“People proclaim that they “believe” in the NHS, as if it were a religious institution rather than a medical one.” Matthew Syed in the Sunday Times today.
The problem with religions is that their teachings are largely non negotiable. Transubstantiation is obviously and scientifically provably nonsense. But if you’re a Catholic you are supposed to have faith to believe it. The current construct of healthcare in Britain has been created as arbitrarily as the Catholic Church was. It is equally full of sentiment and lack of logic at times.
We lived in a mixed economy in which virtually everything we do requires a mix of public and private enterprise.
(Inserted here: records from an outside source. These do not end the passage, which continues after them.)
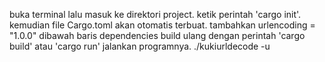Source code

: buka terminal lalu masuk ke direktori project.
ketik perintah 'cargo init'.
kemudian file Cargo.toml akan otomatis terbuat.
tambahkan urlencoding = "1.0.0" dibawah baris dependencies
build ulang dengan perintah 'cargo build' atau 'cargo run'
jalankan programnya.
./kukiurldecode -u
The treatment of the COVID emergency is a good example. Looking after patients has been primarily a public sector task, but the development of vaccines was handled by private companies. In the NHS the dispensing of prescriptions is, and always has been, carried out by independent pharmacies large and small.
The mixed economy nature of British healthcare requires careful “Who does what?” decision-making. But for many if you suggest an activity would be better contracted out by the NHS to the private sector you move into “Who moved the stone” territory. You won’t be burned at the stake for apostasy these days but you may well be vilified.
The NHS is a huge employer and a huge enterprise. As such it needs the most professional management in both its patient care activities and in its structure. It does not benefit from ideology. It needs systematic efficiency improvements, less sentimentality and a far better definition of what it’s really for and how best to run it.